The gigawatt-scale deployment ambition and multi-generation roadmap suggest this is not a one-off experiment but a long-term platform play. If the performance-per-watt claims hold, Jalapeño could reshape the economics of serving ChatGPT and OpenAI's API at a time when inference costs are a central concern for the entire industry.
Public reaction
No Reddit or public discussion threads were captured in the available inputs at the time of writing, so community sentiment could not be assessed. Expect significant discussion to emerge as more technical details — die size, node process, memory bandwidth, benchmark comparisons — become public.
What to watch
- Whether OpenAI discloses concrete benchmarks against Nvidia's current inference GPUs or other ASICs.
- How quickly Jalapeño reaches production deployment and whether OpenAI's API users see measurable latency or pricing changes.
- The second-generation chip roadmap and whether OpenAI expands beyond inference into training silicon.
- Competitive responses from Nvidia, AMD, and other hyperscalers building their own accelerators.
Sources
Public reaction
No Reddit or public discussion threads were available in the captured inputs at the time of writing, so community sentiment could not be assessed. Discussion is likely to focus on benchmark credibility, the nine-month development timeline, and competitive implications for Nvidia once more technical details emerge.
Open questions
- How will Jalapeño's real-world inference performance compare to Nvidia's latest GPUs on OpenAI's own model workloads?
- Will the nine-month design-to-production timeline hold up to scrutiny, or does it mask earlier preparatory work?
- Does this signal a broader trend of frontier labs abandoning general-purpose GPUs entirely, or is inference-specific silicon a narrower opportunity?
What to do next
Developers
Monitor OpenAI's API changelog and developer documentation for any inference performance, latency, or pricing updates that may signal Jalapeño deployment.

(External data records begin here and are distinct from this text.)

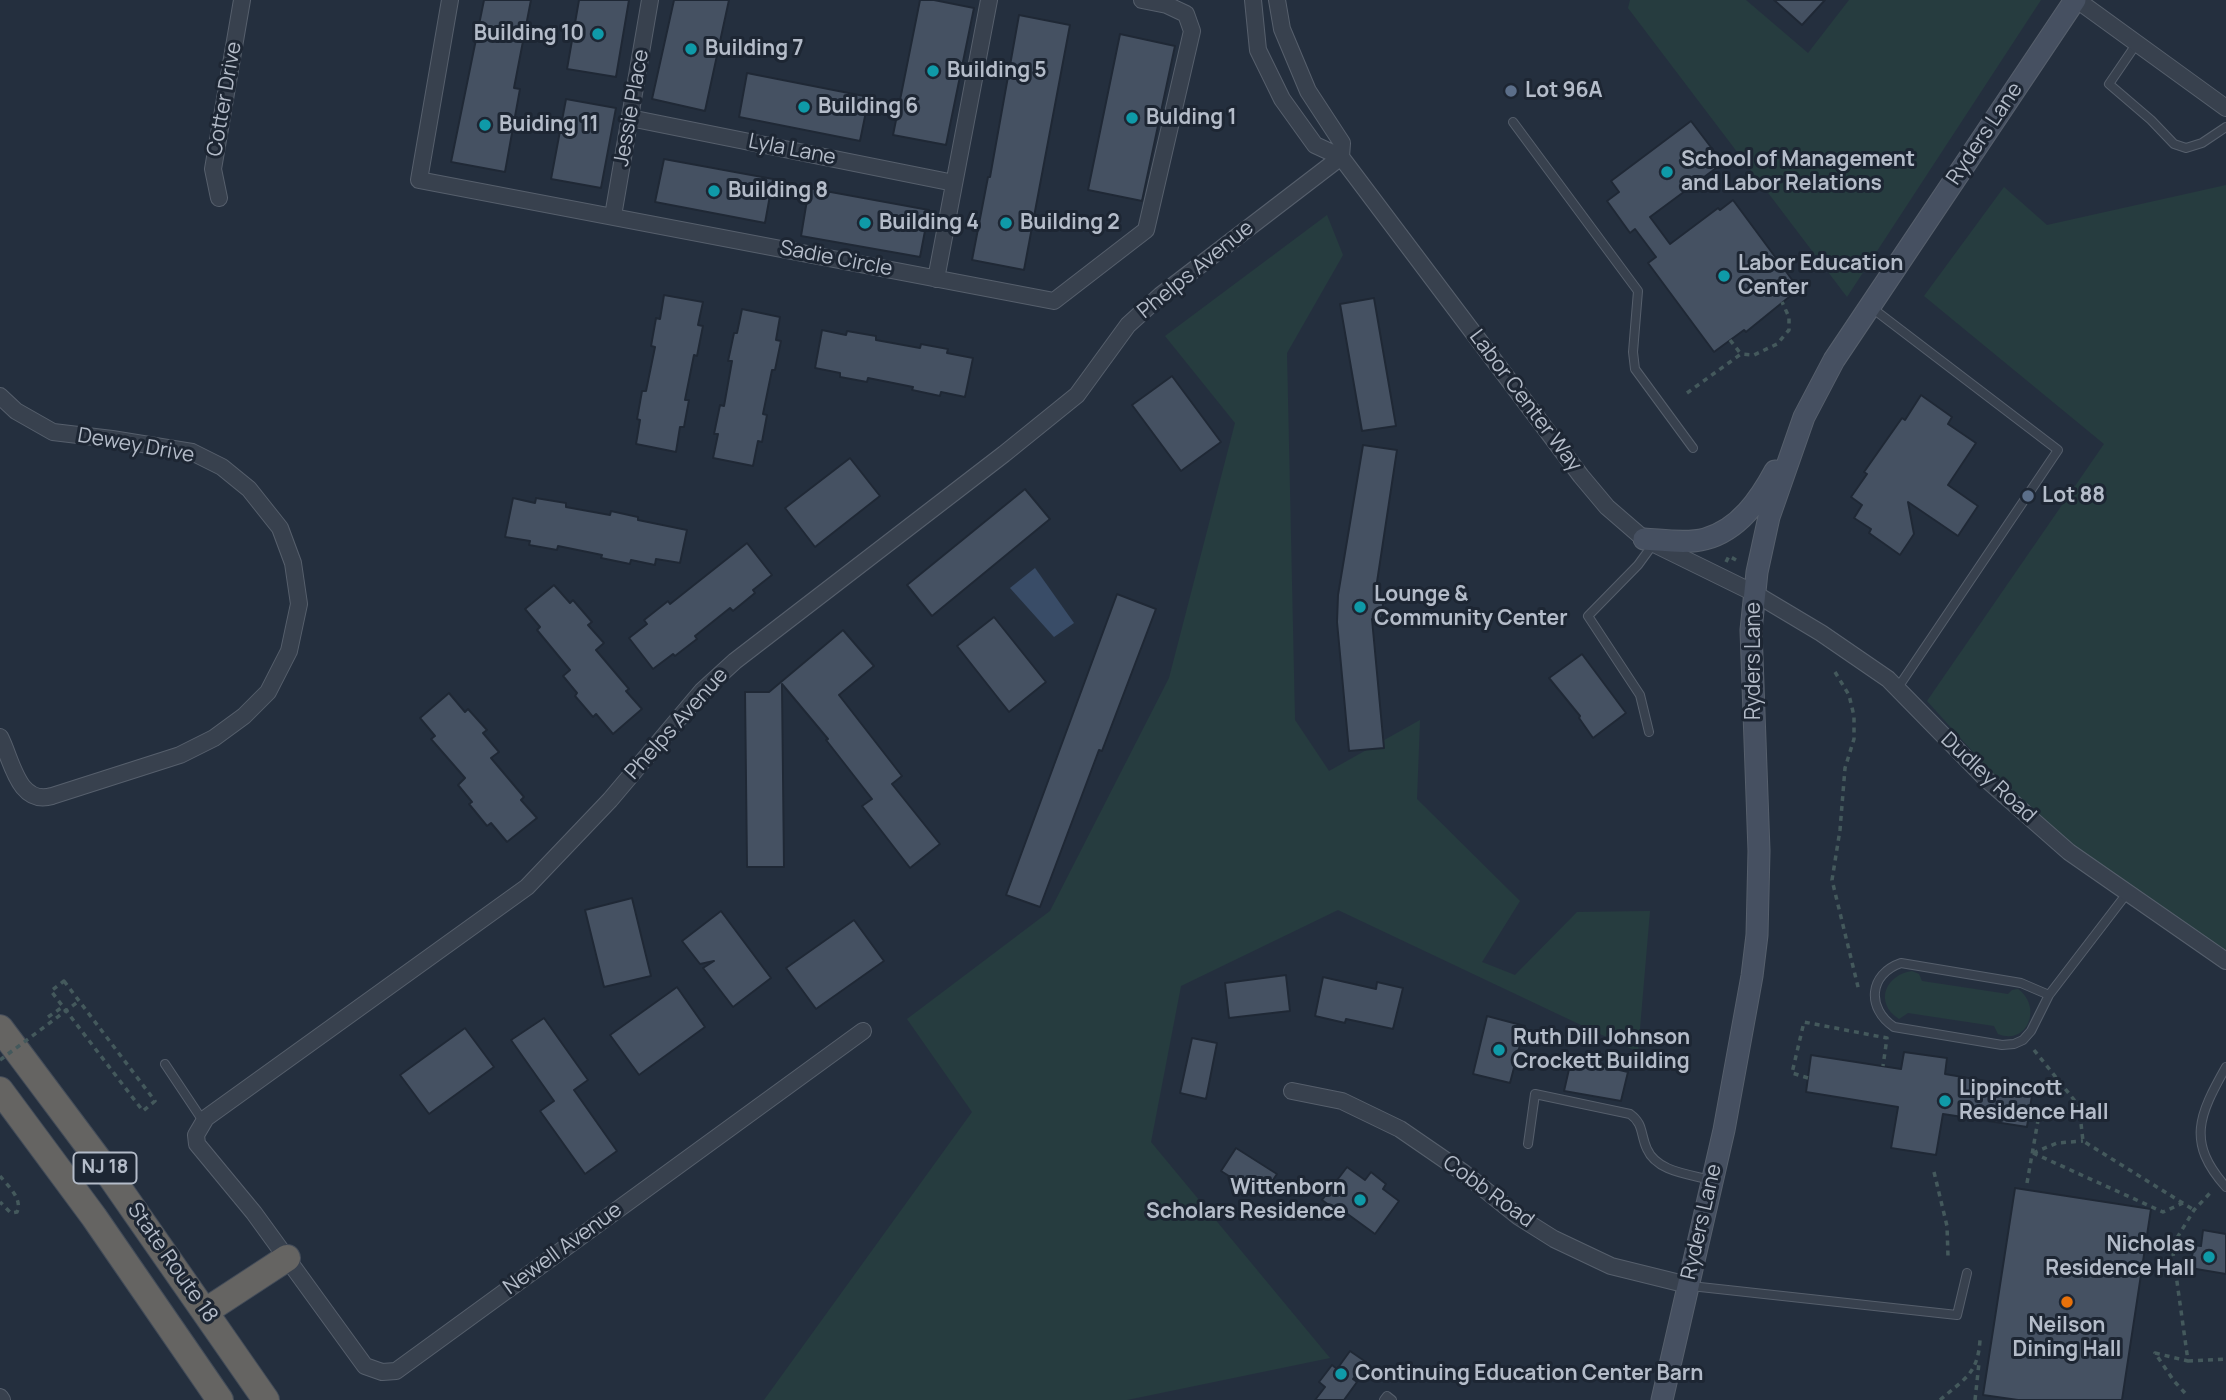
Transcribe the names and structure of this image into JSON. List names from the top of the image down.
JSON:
{
  "streets": {
    "highway": ["NJ 18", "State Route 18"],
    "main road": ["Ryders Lane"],
    "street": [
      "Cotter Drive",
      "Jessie Place",
      "Lyla Lane",
      "Sadie Circle",
      "Phelps Avenue",
      "Labor Center Way",
      "Dewey Drive",
      "Dudley Road",
      "Cobb Road",
      "Newell Avenue"
    ]
  },
  "crossings": [
    ["Jessie Place", "Lyla Lane"],
    ["Jessie Place", "Sadie Circle"],
    ["Ryders Lane", "Labor Center Way"],
    ["Ryders Lane", "Dudley Road"],
    ["Ryders Lane", "Cobb Road"],
    ["Phelps Avenue", "Labor Center Way"],
    ["Labor Center Way", "Dudley Road"]
  ],
  "places": [
    "Building 10",
    "Building 7",
    "Building 5",
    "Lot 96A",
    "Building 6",
    "Bulding 1",
    "Buiding 11",
    "School of Management and Labor Relations",
    "Building 8",
    "Building 4",
    "Building 2",
    "Labor Education Center",
    "Lot 88",
    "Lounge & Community Center",
    "Ruth Dill Johnson Crockett Building",
    "Lippincott Residence Hall",
    "Wittenborn Scholars Residence",
    "Nicholas Residence Hall",
    "Neilson Dining Hall",
    "Continuing Education Center Barn"
  ]
}
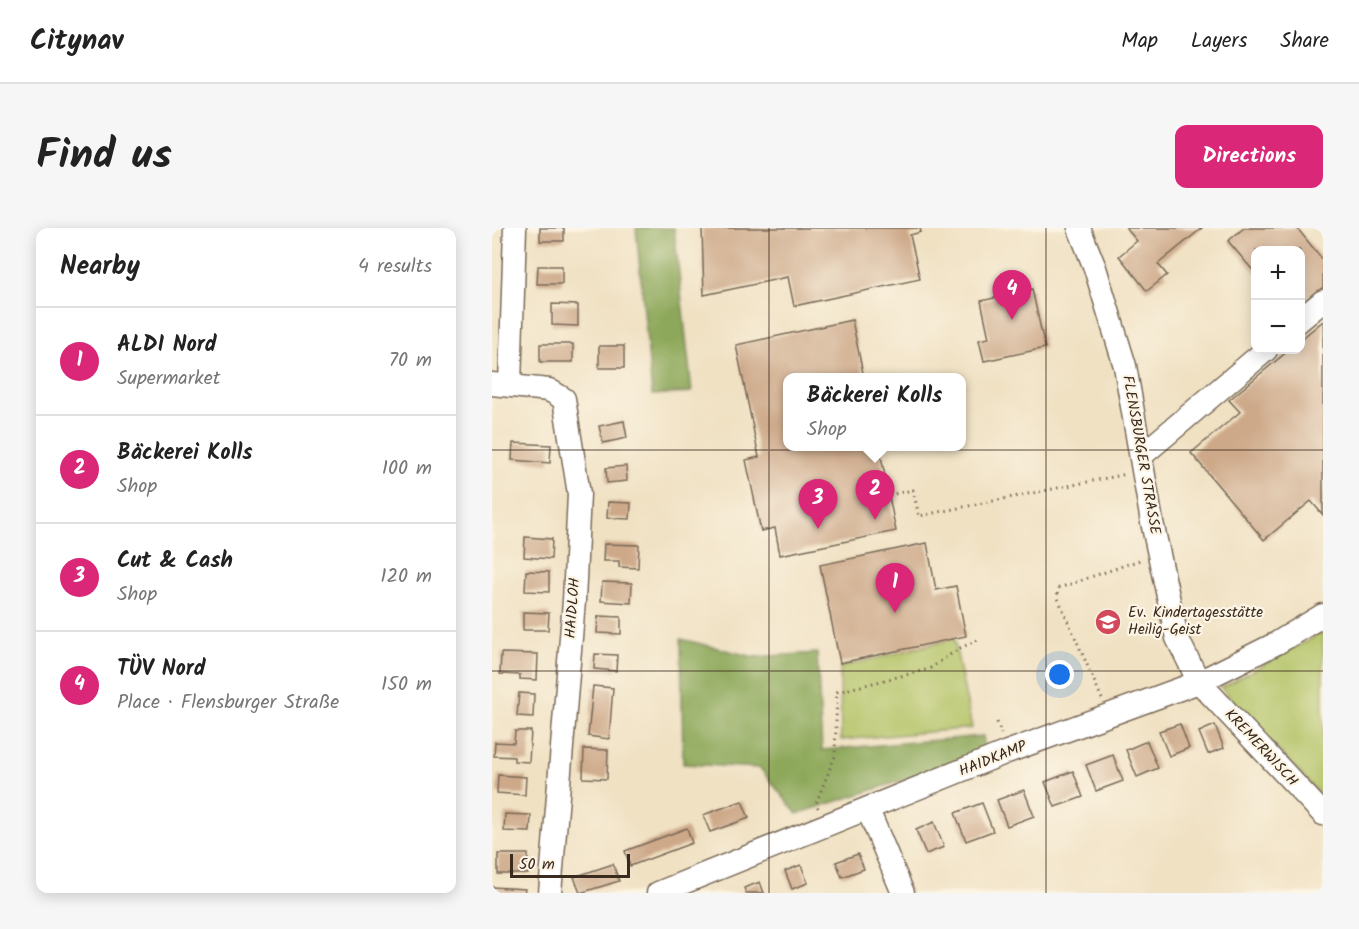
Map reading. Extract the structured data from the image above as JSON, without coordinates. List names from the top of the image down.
{
  "streets": {
    "street": [
      "FLENSBURGER STRASSE",
      "HAIDLOH",
      "KREMERWISCH",
      "HAIDKAMP"
    ]
  },
  "crossings": [
    ["FLENSBURGER STRASSE", "KREMERWISCH"],
    ["FLENSBURGER STRASSE", "HAIDKAMP"],
    ["KREMERWISCH", "HAIDKAMP"]
  ],
  "places": {
    "school or university": ["Ev. Kindertagesstätte Heilig-Geist"]
  },
  "scale_bar": "50 m",
  "page": {
    "header": "Citynav",
    "nav": ["Map", "Layers", "Share"],
    "title": "Find us",
    "buttons": "Directions",
    "heading": ["Nearby", "4 results"],
    "map_buttons": ["+", "−"],
    "pins": [
      "4",
      "2",
      "3",
      "1"
    ],
    "list": [
      {
        "mark": "1",
        "name": "ALDI Nord",
        "note": "Supermarket",
        "value": "70 m"
      },
      {
        "mark": "2",
        "name": "Bäckerei Kolls",
        "note": "Shop",
        "value": "100 m"
      },
      {
        "mark": "3",
        "name": "Cut & Cash",
        "note": "Shop",
        "value": "120 m"
      },
      {
        "mark": "4",
        "name": "TÜV Nord",
        "note": "Place · Flensburger Straße",
        "value": "150 m"
      }
    ],
    "popup": ["Bäckerei Kolls", "Shop"],
    "scale": "50 m"
  }
}
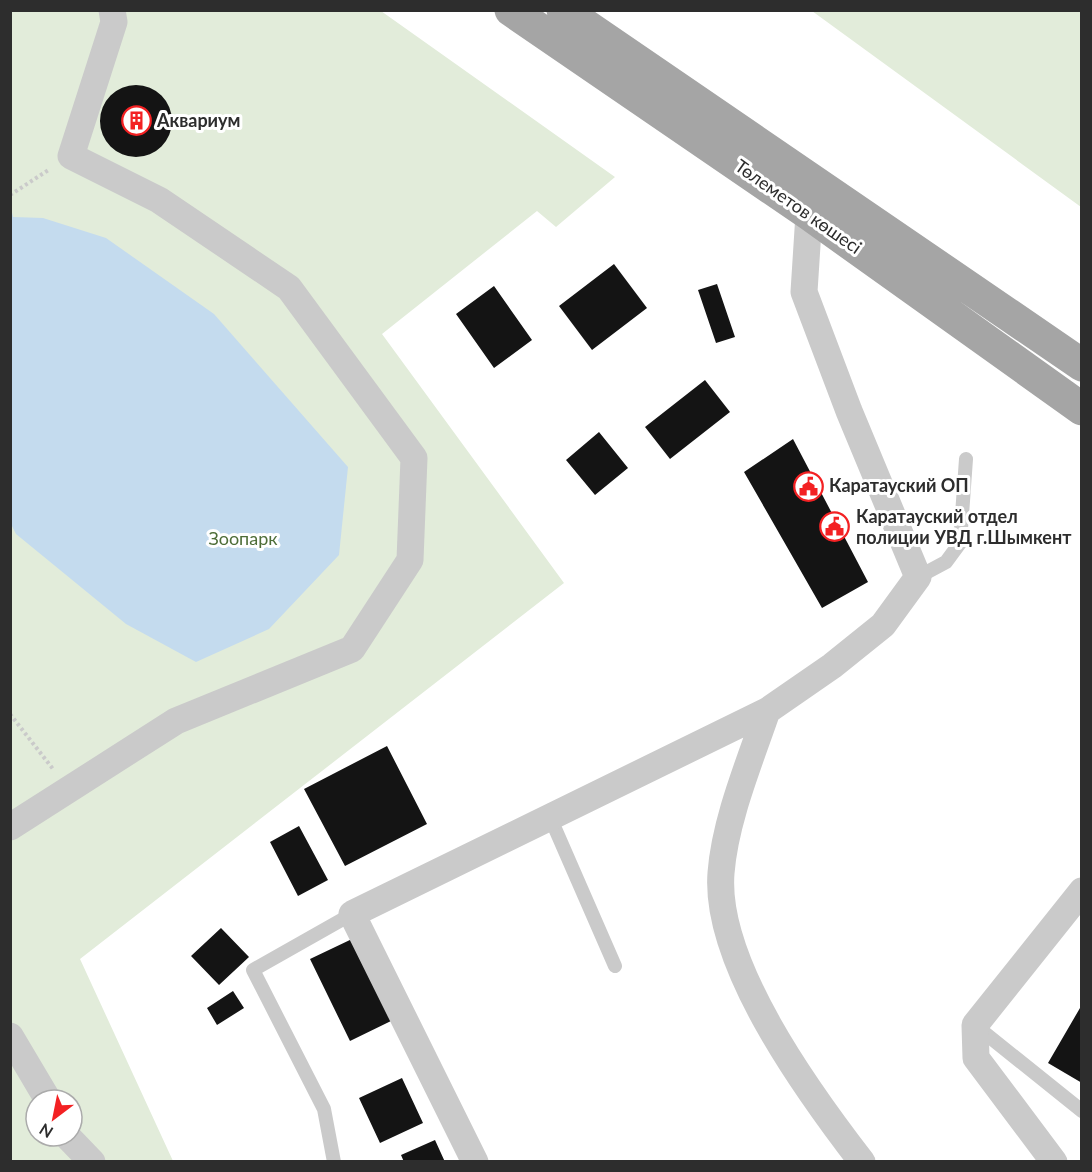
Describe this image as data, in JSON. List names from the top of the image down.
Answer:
{
  "streets": {
    "main road": ["Төлеметов көшесі"]
  },
  "parks": ["Зоопарк"],
  "places": {
    "building": ["Аквариум"],
    "public building": ["Каратауский ОП", "Каратауский отдел полиции УВД г.Шымкент"]
  },
  "north": "bottom left"
}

Custom inference silicon typically brings throughput or efficiency gains that surface as API-level changes — faster response times, higher rate limits, or lower costs — before they are publicly benchmarked.
Founders
Reassess build-versus-buy assumptions around inference infrastructure, especially if your product depends heavily on OpenAI API costs.
If Jalapeño meaningfully reduces OpenAI's inference costs, those savings may eventually be passed to API customers, shifting unit economics for AI-native startups that rely on OpenAI's platform.
PMs
Track whether OpenAI introduces tiered inference options or performance guarantees that could map to Jalapeño-powered endpoints.
Custom silicon may enable differentiated service tiers — lower-latency or higher-throughput plans — that affect product roadmaps depending on OpenAI's API.
Investors
Evaluate the competitive implications for Nvidia and other GPU-dependent inference providers as frontier labs vertically integrate into silicon.
OpenAI joining Google and others in custom inference ASICs signals a structural trend that could compress demand growth for general-purpose AI GPUs in inference workloads, though training-side demand remains distinct.
Operators
Review current GPU-based inference capacity plans and model whether a shift toward ASIC-backed inference at major providers could alter cloud pricing or instance availability.
If hyperscalers and frontier labs increasingly run inference on custom silicon, the secondary market and cloud availability of GPU instances may shift, affecting capacity planning and cost projections.
Testing notes
Caveats
- Jalapeño is an internal infrastructure component, not a publicly available product or API endpoint.
- No benchmarks, SDKs, or developer-facing tools have been announced, so direct testing is not possible at this time.
- Any observable impact would come indirectly through changes in OpenAI API performance, pricing, or availability.
- OpenAI's performance-per-watt claim is based on early testing and has not been independently verified.